Dalam acara yang dilaksanakan oleh Pengurus Besar Nahdlatul Ulama (PBNU) itu, Wapres menekankan, kecenderungan radikalisme masih saja tidak mau pergi, baik di Tanah Air maupun di negara-negara lain.
Wapres menilai masih ada pemikiran bahwa konflik antarperadaban justru semakin intensif, bahkan mendasari konflik-konflik antarkelompok atau antarbangsa di masa mendatang. "Sekali kita membiarkan radikalisme mengambilalih alur pemikiran kita, ia akan mengarahkan kita pada kehancuran."
Perlu juga dicermati, dalam beberapa kasus, ruang demokrasi dan hak kebebasan berpendapat juga disalahgunakan sebagian orang atau suatu kelompok untuk menyebarkan sikap permusuhan dan kebencian terhadap agama tertentu. Wapres mencontohkan, misalnya, kasus kartun Nabi Muhammad SAW beberapa waktu lalu, yang memprovokasi tindakan radikal balasan.
Kaum radikal, kata Wapres, biasanya vokal, padahal jumlah mereka hanyalah sedikit. Tetapi suaranya yang keras seolah menenggelamkan kelompok mayoritas di masyarakat yang cenderung diam. "Silent majority memang ciri umum sebuah masyarakat madani," kata Wapres.
Tapi, menurut Wapres, saat-saat tertentu, kelompok "silent majority" juga harus berani bersuara dan masyarakat harus berteriak lantang menolak radikalisme dan kembali pada kesepakatan awal para pendiri bangsa saat mendirikan Indonesia.
Negeri ini, kata Wapres, rumah besar yang harus menaungi dan melindungi seluruh anggota keluarga dengan asas kekeluargaan sudah tegas dinyatakan sebagai dasar berdirinya negara Republik Indonesia.

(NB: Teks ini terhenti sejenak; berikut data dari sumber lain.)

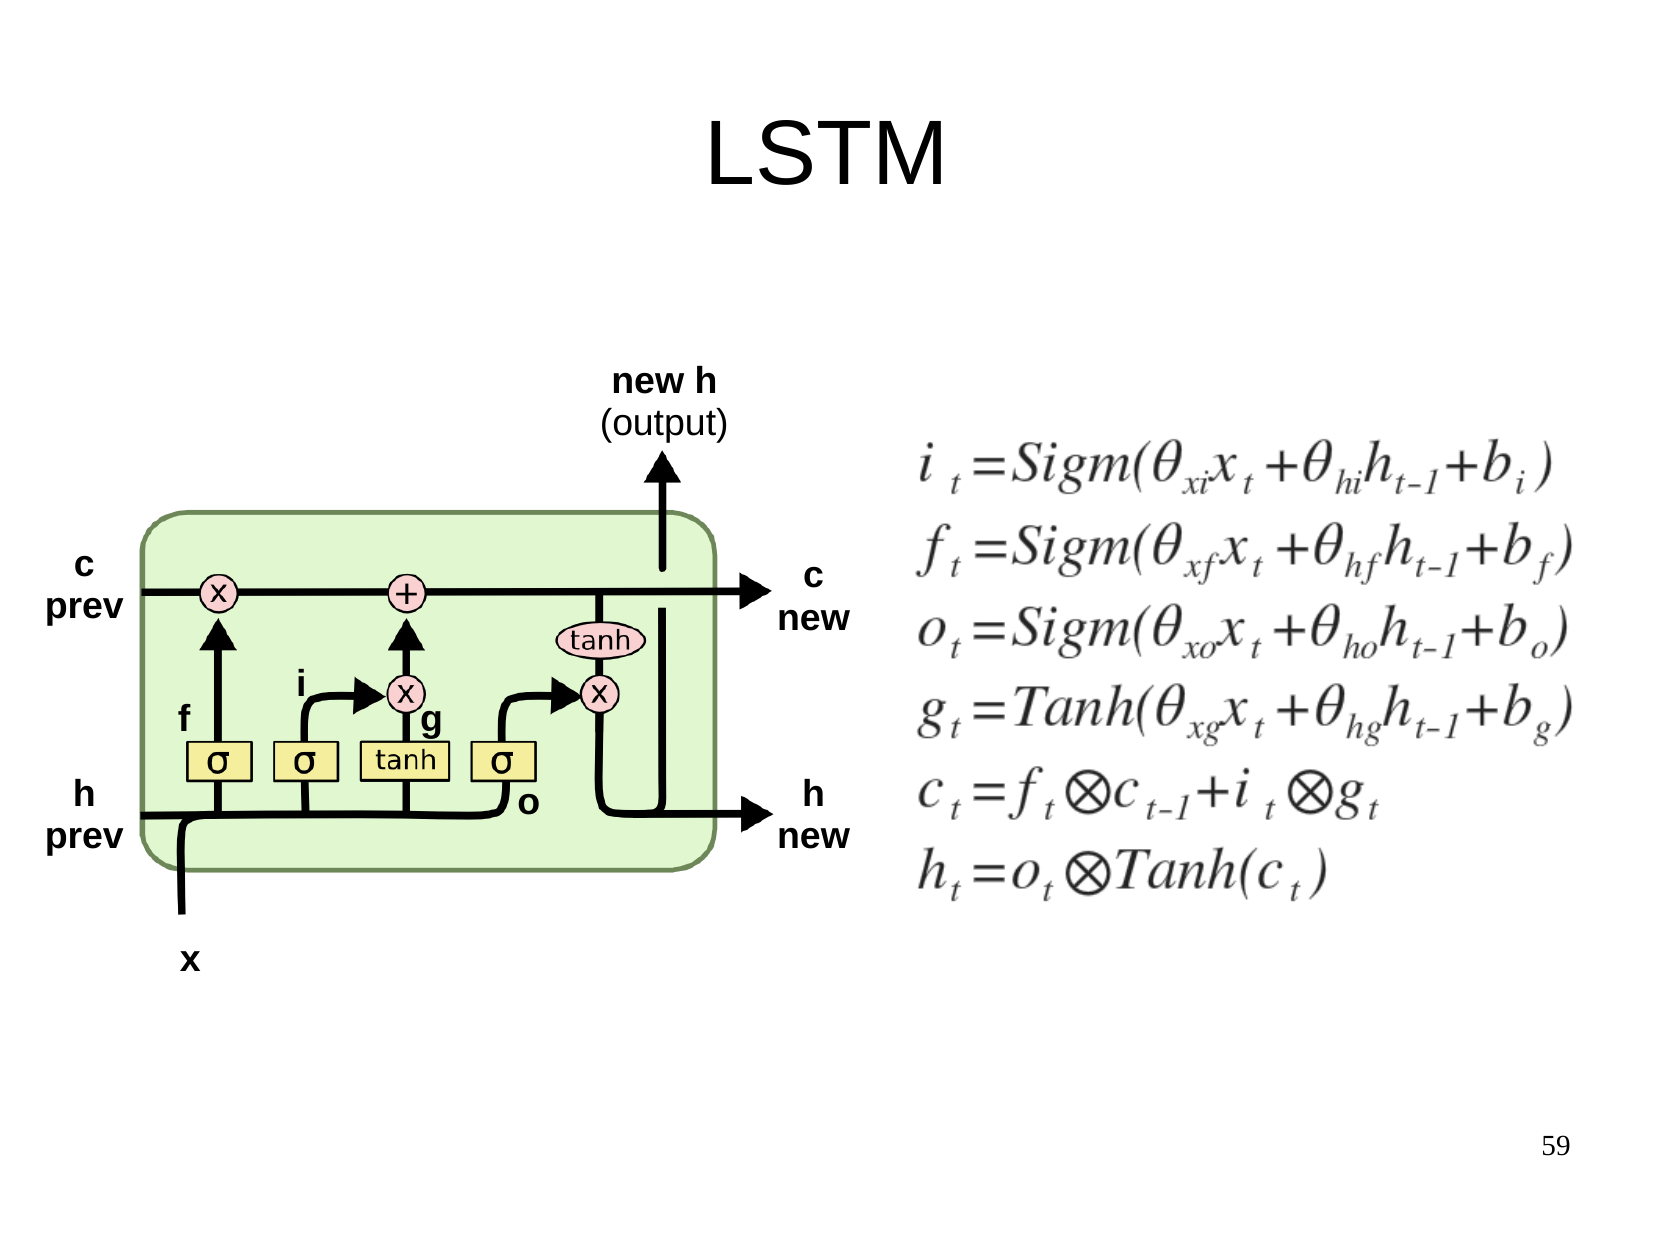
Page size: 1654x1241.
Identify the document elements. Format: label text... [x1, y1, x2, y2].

Untuk itu, Wapres mengajak agar semuanya kembali ke akal sehat mengingat betapa sia-sianya kepicikan radikalisme itu.
"Entah, berapa banyak korban yang meregang nyawa dengan sia-sia karena kegagalan umat manusia menggunakan akal sehat, yang sebetulnya merupakan karunia terbesar bagi kita dari Sang Pencipta," kata Boediono.

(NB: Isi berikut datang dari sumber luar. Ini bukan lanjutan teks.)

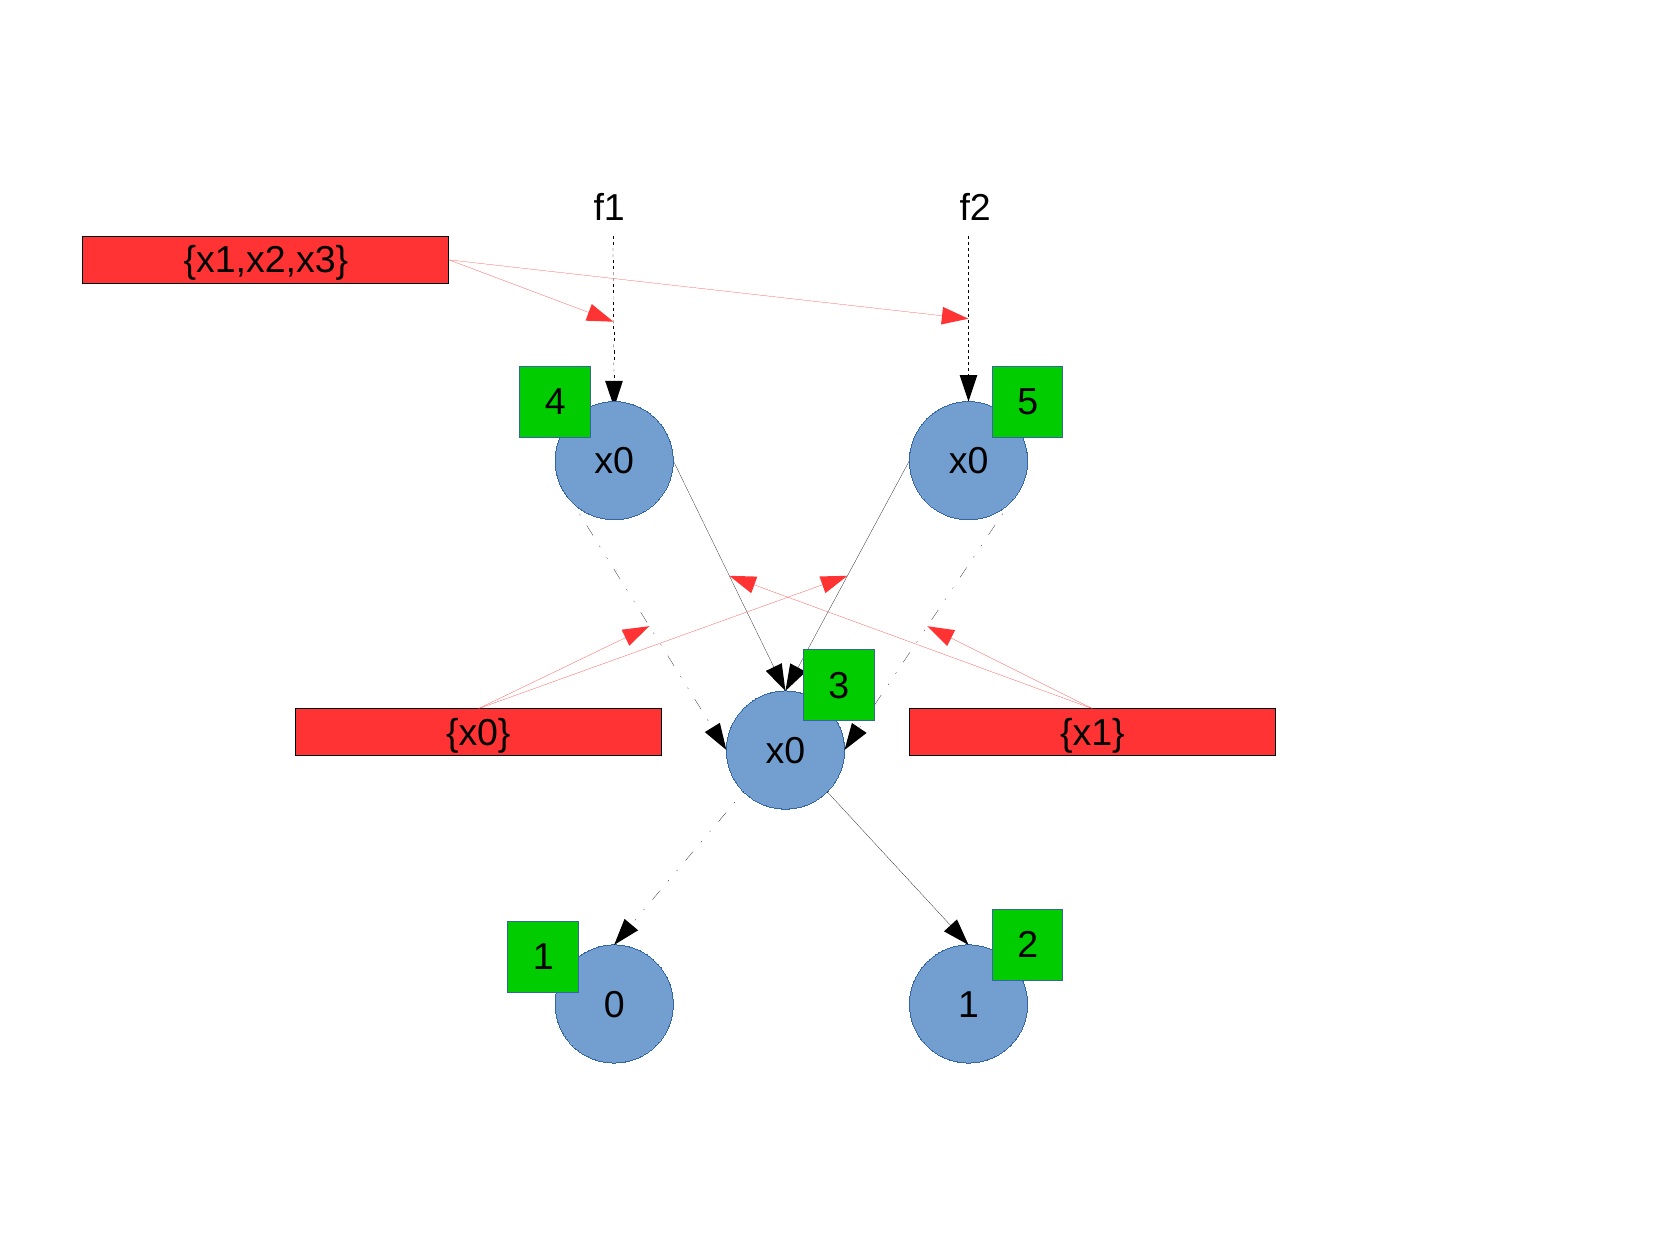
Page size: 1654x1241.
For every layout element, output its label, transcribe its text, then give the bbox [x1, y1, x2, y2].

Wapres mengatakan, akal sehat itulah yang membedakan manusia dengan mahluk lain. "Tapi akal sehat itu pula yang sering kita tanggalkan," katanya.
Menurut Wapres, meskipun Islam merupakan agama mayoritas masyarakat, namun Indonesia bukanlah negara Islam. Namun melalui sila pertama Pancasila, yakni Ketuhanan Yang Maha Esa, Indonesia menjunjung tinggi nilai-nilai agama serta memberi kebebasan beragama bagi seluruh rakyatnya.
"Jika kita meninggalkan prinsip-prinsip dasar ini keberadaan Indonesia sebagai satu kesatuan negara-bangsa akan dipertaruhkan dan bisa dipastikan kita akan menuju jurang kehancuran," kata Wapres.